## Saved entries
%%
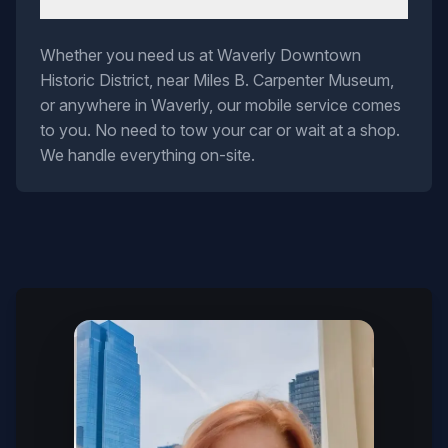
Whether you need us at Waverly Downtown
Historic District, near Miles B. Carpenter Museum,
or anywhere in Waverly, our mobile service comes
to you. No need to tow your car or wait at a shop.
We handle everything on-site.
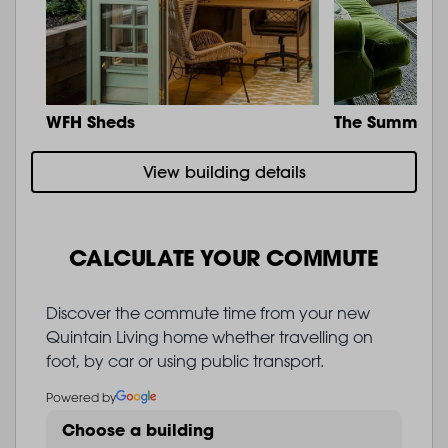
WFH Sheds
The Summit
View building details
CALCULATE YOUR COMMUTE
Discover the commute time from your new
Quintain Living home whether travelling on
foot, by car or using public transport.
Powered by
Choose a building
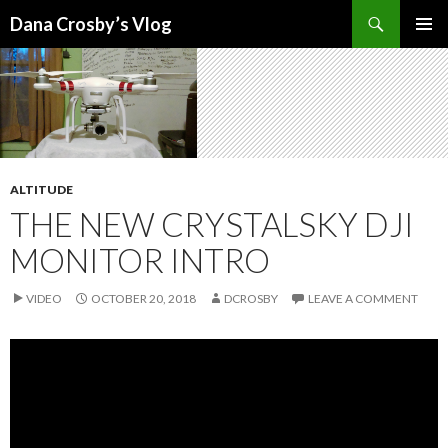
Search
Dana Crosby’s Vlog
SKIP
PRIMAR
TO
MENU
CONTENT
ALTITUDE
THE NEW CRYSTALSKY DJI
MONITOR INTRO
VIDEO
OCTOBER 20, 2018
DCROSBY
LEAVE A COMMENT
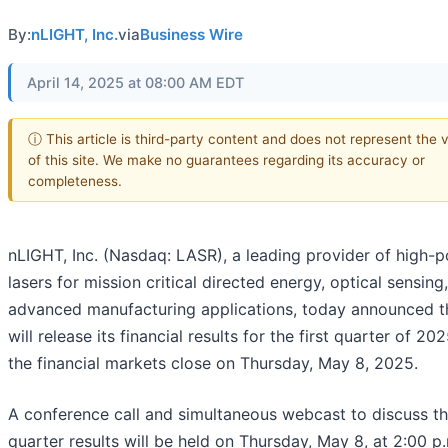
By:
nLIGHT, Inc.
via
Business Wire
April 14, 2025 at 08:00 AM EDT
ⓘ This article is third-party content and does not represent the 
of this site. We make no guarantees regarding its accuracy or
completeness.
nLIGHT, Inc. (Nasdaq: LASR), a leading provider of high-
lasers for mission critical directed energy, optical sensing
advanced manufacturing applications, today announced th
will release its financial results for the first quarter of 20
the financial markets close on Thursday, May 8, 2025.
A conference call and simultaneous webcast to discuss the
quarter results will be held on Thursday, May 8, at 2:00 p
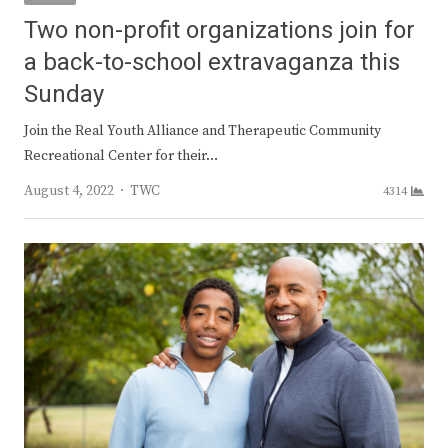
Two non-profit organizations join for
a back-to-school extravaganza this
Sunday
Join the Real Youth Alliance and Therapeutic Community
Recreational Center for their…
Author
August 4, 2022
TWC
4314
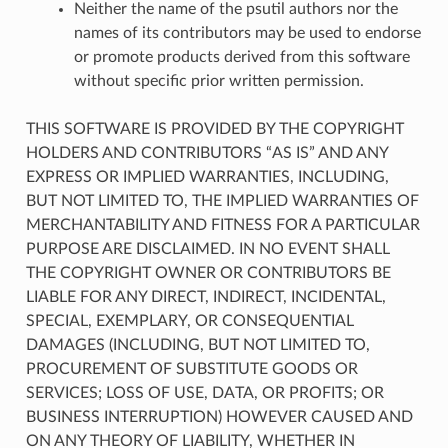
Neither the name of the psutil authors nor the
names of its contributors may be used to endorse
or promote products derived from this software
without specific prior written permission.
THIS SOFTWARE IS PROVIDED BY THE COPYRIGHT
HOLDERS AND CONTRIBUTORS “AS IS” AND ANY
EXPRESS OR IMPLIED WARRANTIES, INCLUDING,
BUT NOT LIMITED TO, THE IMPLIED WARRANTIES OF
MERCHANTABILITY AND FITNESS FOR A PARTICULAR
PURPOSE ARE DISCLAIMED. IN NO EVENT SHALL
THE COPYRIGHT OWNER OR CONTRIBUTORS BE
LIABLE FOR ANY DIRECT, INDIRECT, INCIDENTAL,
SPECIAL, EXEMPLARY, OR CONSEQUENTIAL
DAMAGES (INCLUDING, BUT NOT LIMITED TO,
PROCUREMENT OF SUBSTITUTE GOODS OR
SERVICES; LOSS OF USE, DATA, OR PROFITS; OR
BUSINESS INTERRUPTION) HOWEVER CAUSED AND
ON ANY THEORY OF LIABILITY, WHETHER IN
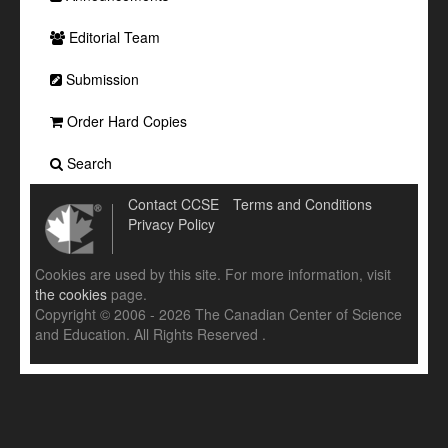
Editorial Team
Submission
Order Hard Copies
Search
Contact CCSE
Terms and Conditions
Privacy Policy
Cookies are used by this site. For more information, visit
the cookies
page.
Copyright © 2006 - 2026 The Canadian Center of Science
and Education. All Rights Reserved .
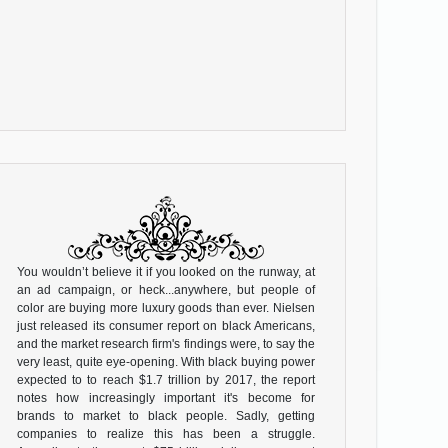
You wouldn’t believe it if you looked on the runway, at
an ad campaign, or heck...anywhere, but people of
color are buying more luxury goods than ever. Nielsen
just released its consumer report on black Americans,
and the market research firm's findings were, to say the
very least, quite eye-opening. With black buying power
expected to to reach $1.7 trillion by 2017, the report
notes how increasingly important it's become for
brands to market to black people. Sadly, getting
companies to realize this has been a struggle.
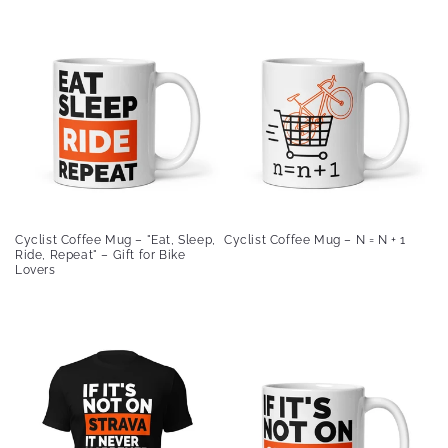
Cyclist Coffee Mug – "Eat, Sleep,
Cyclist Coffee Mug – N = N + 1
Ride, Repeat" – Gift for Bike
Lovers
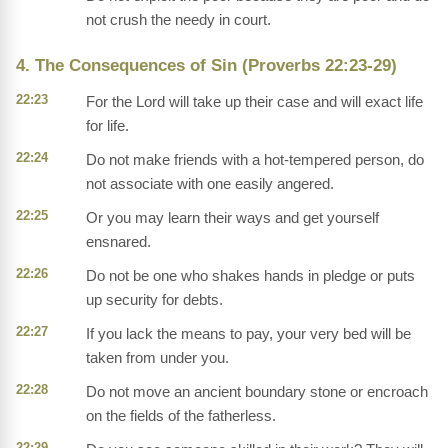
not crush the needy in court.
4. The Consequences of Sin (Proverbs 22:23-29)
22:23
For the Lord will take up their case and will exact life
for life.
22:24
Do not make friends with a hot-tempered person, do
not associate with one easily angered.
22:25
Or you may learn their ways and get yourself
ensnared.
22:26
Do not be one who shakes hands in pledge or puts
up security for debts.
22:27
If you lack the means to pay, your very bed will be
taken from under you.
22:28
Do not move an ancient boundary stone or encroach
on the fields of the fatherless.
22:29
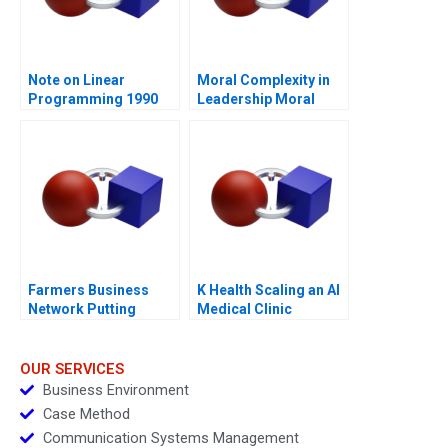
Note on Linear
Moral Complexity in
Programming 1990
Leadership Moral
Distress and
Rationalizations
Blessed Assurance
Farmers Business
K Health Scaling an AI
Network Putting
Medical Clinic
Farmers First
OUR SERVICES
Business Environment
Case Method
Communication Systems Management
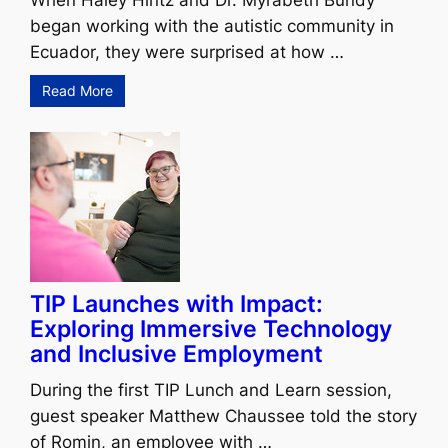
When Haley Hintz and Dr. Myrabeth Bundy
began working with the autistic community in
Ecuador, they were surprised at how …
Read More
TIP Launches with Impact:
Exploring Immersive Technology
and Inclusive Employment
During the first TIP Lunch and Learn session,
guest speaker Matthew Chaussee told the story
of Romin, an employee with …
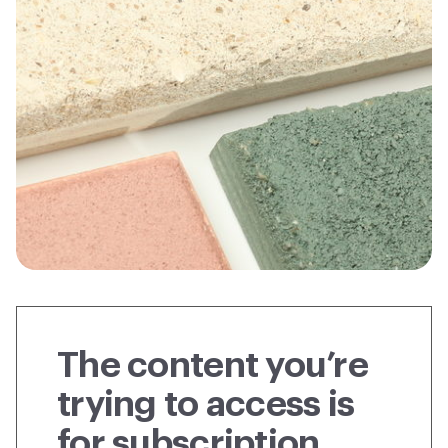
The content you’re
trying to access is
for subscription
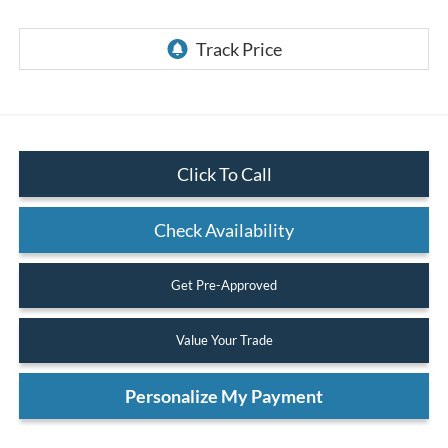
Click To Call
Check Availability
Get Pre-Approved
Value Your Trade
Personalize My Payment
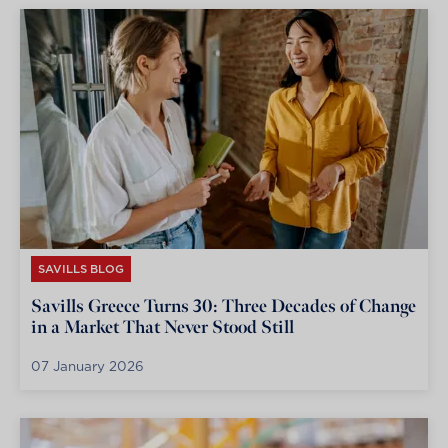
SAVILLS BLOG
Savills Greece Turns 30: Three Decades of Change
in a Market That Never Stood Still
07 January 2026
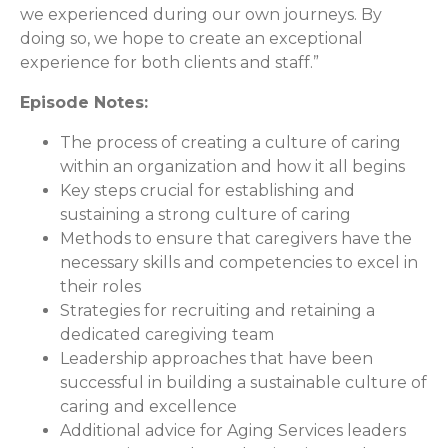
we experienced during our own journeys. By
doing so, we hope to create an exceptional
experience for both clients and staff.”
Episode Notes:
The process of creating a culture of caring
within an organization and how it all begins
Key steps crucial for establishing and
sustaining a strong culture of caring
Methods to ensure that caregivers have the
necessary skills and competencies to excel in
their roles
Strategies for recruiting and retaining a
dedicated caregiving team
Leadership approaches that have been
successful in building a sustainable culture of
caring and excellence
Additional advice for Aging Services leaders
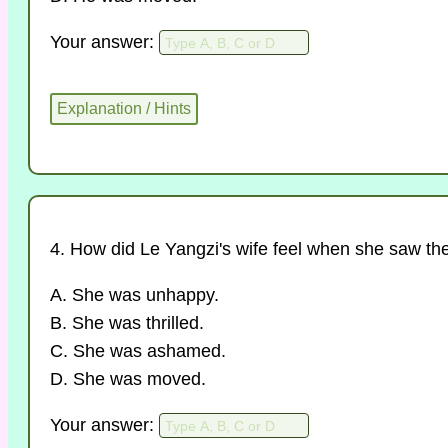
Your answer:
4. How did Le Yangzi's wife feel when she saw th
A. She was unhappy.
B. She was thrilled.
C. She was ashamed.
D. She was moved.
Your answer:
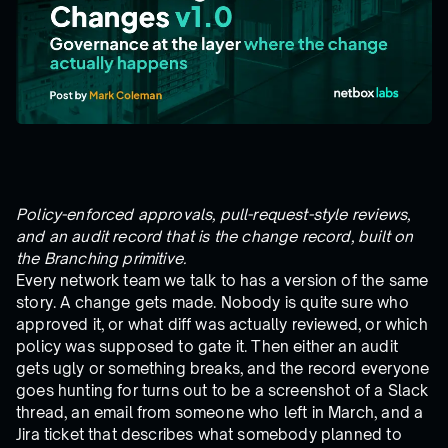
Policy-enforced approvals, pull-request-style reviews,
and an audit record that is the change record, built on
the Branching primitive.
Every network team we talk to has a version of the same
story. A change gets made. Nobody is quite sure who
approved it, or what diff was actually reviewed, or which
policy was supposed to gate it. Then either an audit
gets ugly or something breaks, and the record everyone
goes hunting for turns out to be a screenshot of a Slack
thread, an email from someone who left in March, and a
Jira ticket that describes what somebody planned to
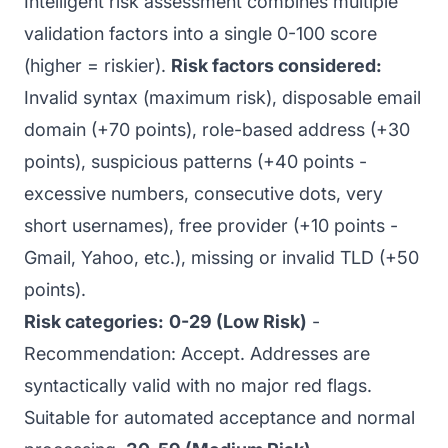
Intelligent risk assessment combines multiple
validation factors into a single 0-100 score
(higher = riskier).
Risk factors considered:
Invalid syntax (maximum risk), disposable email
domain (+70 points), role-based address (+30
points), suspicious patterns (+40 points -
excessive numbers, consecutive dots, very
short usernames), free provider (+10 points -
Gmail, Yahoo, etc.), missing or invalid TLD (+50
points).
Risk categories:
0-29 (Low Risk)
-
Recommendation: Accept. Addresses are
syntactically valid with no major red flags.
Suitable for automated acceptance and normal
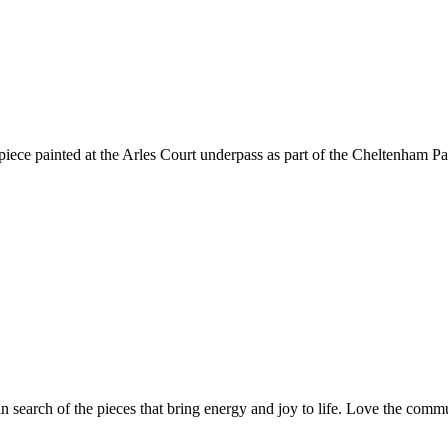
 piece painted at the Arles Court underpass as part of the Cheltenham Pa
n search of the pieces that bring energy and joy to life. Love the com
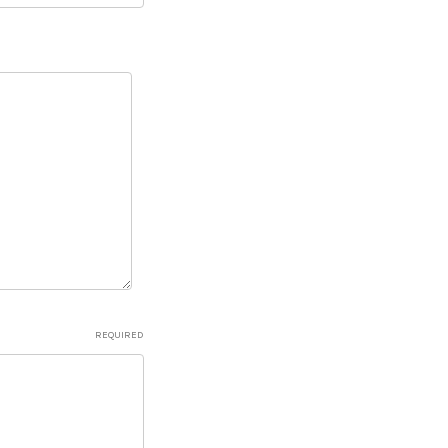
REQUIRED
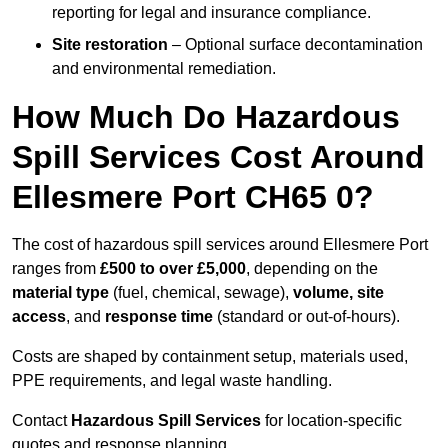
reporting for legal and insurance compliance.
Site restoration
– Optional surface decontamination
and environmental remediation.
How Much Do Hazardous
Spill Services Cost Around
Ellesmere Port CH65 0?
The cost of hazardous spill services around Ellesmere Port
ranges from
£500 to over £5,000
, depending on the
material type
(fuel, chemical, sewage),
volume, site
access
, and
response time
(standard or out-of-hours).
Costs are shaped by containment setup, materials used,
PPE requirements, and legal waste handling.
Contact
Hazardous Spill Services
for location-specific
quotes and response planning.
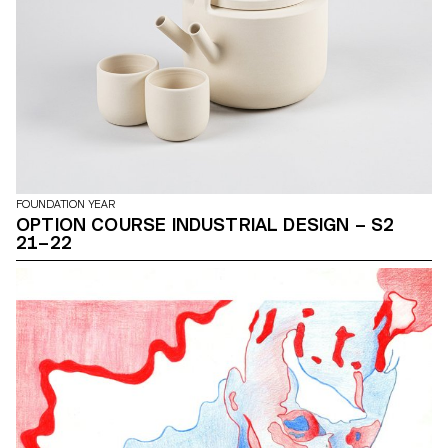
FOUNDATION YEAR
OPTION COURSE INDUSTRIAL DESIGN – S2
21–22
%%
Copy the entries above exactly, but only the stretch from the line containing "Choose a building" through the line containing "PROCUREMENT OF SUBSTITUTE GOODS OR". Keep both end lines; drop the pictures.

## Task output
Choose a building
Search
Dana Crosby’s Vlog
SKIP
PRIMAR
TO
MENU
CONTENT
ALTITUDE
THE NEW CRYSTALSKY DJI
MONITOR INTRO
VIDEO
OCTOBER 20, 2018
DCROSBY
LEAVE A COMMENT
By:
nLIGHT, Inc.
via
Business Wire
April 14, 2025 at 08:00 AM EDT
ⓘ This article is third-party content and does not represent the 
of this site. We make no guarantees regarding its accuracy or
completeness.
nLIGHT, Inc. (Nasdaq: LASR), a leading provider of high-
lasers for mission critical directed energy, optical sensing
advanced manufacturing applications, today announced th
will release its financial results for the first quarter of 20
the financial markets close on Thursday, May 8, 2025.
A conference call and simultaneous webcast to discuss the
quarter results will be held on Thursday, May 8, at 2:00 p
Two non-profit organizations join for
a back-to-school extravaganza this
Sunday
Join the Real Youth Alliance and Therapeutic Community
Recreational Center for their…
Author
August 4, 2022
TWC
4314
Neither the name of the psutil authors nor the
names of its contributors may be used to endorse
or promote products derived from this software
without specific prior written permission.
THIS SOFTWARE IS PROVIDED BY THE COPYRIGHT
HOLDERS AND CONTRIBUTORS “AS IS” AND ANY
EXPRESS OR IMPLIED WARRANTIES, INCLUDING,
BUT NOT LIMITED TO, THE IMPLIED WARRANTIES OF
MERCHANTABILITY AND FITNESS FOR A PARTICULAR
PURPOSE ARE DISCLAIMED. IN NO EVENT SHALL
THE COPYRIGHT OWNER OR CONTRIBUTORS BE
LIABLE FOR ANY DIRECT, INDIRECT, INCIDENTAL,
SPECIAL, EXEMPLARY, OR CONSEQUENTIAL
DAMAGES (INCLUDING, BUT NOT LIMITED TO,
PROCUREMENT OF SUBSTITUTE GOODS OR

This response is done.